Stored dataset items »
--- START ---

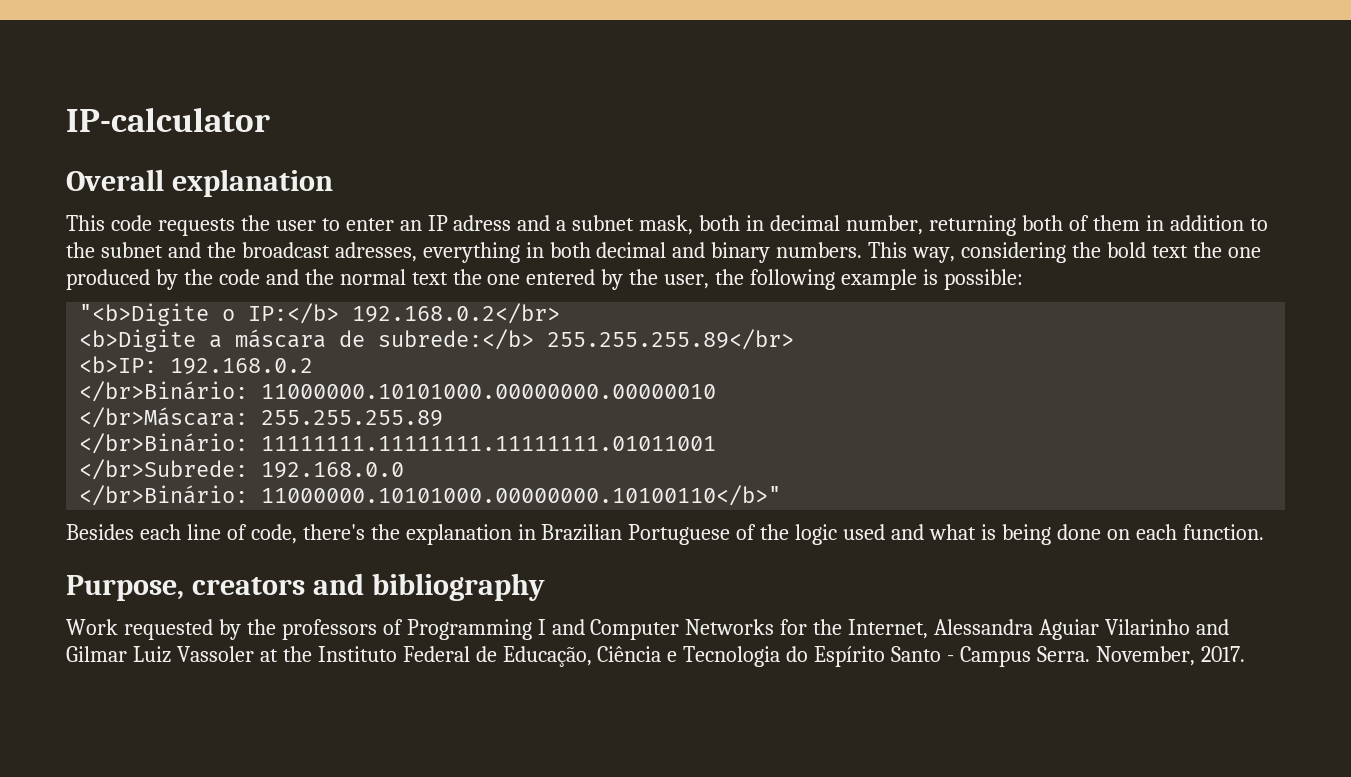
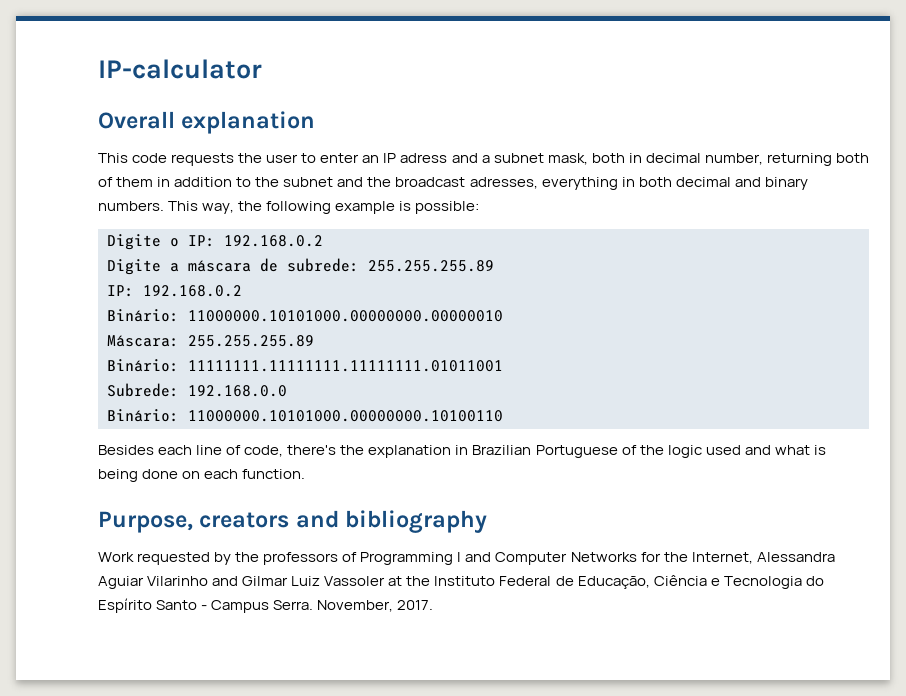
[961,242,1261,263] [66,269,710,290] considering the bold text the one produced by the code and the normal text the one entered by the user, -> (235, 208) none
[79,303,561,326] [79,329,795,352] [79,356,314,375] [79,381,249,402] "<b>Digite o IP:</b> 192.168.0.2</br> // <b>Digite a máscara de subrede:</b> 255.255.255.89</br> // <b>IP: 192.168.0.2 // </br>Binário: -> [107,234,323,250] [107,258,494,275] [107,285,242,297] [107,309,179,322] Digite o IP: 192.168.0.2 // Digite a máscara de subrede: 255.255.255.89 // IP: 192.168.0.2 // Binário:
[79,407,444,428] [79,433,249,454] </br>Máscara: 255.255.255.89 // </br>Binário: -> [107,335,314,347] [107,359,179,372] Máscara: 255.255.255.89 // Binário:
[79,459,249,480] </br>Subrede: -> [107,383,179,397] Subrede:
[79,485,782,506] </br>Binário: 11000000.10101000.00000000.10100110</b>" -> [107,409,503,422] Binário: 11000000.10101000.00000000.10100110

--- END ---

Directions » Word for word, restate the records shown above, minus the pictures.

Response to this exercise »
[961,242,1261,263] [66,269,710,290] considering the bold text the one produced by the code and the normal text the one entered by the user, -> (235, 208) none
[79,303,561,326] [79,329,795,352] [79,356,314,375] [79,381,249,402] "<b>Digite o IP:</b> 192.168.0.2</br> // <b>Digite a máscara de subrede:</b> 255.255.255.89</br> // <b>IP: 192.168.0.2 // </br>Binário: -> [107,234,323,250] [107,258,494,275] [107,285,242,297] [107,309,179,322] Digite o IP: 192.168.0.2 // Digite a máscara de subrede: 255.255.255.89 // IP: 192.168.0.2 // Binário:
[79,407,444,428] [79,433,249,454] </br>Máscara: 255.255.255.89 // </br>Binário: -> [107,335,314,347] [107,359,179,372] Máscara: 255.255.255.89 // Binário:
[79,459,249,480] </br>Subrede: -> [107,383,179,397] Subrede:
[79,485,782,506] </br>Binário: 11000000.10101000.00000000.10100110</b>" -> [107,409,503,422] Binário: 11000000.10101000.00000000.10100110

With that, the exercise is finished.